Obrolan kami tentang perjalanan, tentang kisah asmara, tentang tren fashion, tentang apapun menjadi alur cerita menarik saat aku dan keempat temanku memilih menghamburkan pundi-pundi uang di tempat ini. Alunan rintikan hujan sayup-sayup terdengar mengalun di telingaku, saat teriakan musik mulai memelan. Kafe ini jadi pelampiasan kepenatan saat kerja rodi menjadi makanan hampir 12 jam penuh setiap hari.

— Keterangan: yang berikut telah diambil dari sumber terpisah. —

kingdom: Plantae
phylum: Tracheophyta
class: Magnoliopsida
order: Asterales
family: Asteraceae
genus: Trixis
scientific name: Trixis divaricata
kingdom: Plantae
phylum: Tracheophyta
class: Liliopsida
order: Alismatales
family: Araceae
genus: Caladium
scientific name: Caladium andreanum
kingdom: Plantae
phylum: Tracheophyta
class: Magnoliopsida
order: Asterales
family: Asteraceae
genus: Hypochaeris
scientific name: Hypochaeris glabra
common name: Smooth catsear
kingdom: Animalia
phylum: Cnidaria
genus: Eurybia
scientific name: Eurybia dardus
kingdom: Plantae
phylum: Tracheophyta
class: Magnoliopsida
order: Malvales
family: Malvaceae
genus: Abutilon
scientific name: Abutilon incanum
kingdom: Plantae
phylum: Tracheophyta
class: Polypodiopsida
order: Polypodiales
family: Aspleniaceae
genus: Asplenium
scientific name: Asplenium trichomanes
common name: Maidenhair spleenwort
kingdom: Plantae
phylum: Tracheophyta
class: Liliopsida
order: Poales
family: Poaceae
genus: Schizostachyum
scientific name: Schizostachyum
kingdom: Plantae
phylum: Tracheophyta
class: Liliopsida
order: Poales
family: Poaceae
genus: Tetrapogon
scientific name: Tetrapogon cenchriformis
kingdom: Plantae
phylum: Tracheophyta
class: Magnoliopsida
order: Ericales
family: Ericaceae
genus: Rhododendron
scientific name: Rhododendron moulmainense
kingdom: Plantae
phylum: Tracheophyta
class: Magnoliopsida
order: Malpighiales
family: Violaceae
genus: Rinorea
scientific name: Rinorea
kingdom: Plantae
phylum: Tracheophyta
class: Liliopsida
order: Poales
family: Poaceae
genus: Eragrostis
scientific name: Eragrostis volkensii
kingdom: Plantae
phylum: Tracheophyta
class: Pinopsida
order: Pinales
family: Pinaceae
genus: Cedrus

Saat itu pukul 22.00 WIB, aku dan teman-temanku masih terpaku duduk di teras kafe. Udara yang sejuk ini membawa kami ke ruang dimensi yang berbeda, tempat ini serasa milik kami. Suara tawa yang lepas, entah mengusik pengunjung lainnya pun tak kami hiraukan. Hanya nyaman dan ceria yang kami rasakan.
Advertisement
Saat tawa kami masih belum genap memecah karena cerita konyol temanku, tiba-tiba ada seorang pria mendekat dan memanggil namaku.
"Rin.. kamu karin kan?," tanyanya seraya menunjuk tangannya ke hadapanku.
Sontak kami terdiam dan terpaku dengan sosok asing yang membuyarkan kesenangan kami. Pria dengan kemeja hitam rapi dan rambut sedikit acak-acakan ini yang berani mengganggu kesenanganku. Siapa pria yang berani membuyarkan lingkaran kesenangan kami. Kesal bercampur heran. Siapa yang kenal denganku saat sudah keluar dari kantor. Aku menjadi pribadi asing jika sudah lepas dari blazer kantor terkutuk itu.
Namun, keherananku terhadap sosok itu bukan jadi yang utama. Jiwaku langsung terdiam, saat kupandang dengan seksama wajah pria berkemeja hitam itu. Seperti aliran listrik langsung menyergap denyut hidupku.
"Hah.. itu dia..," ucapku membatin.
Dan hening sejenak. Kuberanikan diri untuk membalas sapaannya.
"Stevi," jawabku sambil menerka-nerka.
Pria itu pun mengangguk pelan. Namun detak jantungku tak sepelan responnya.
“Sudah lama disini?,” tanyanya kepadaku.
“Lumayan. Kamu sering kesini?,” tanyaku balik.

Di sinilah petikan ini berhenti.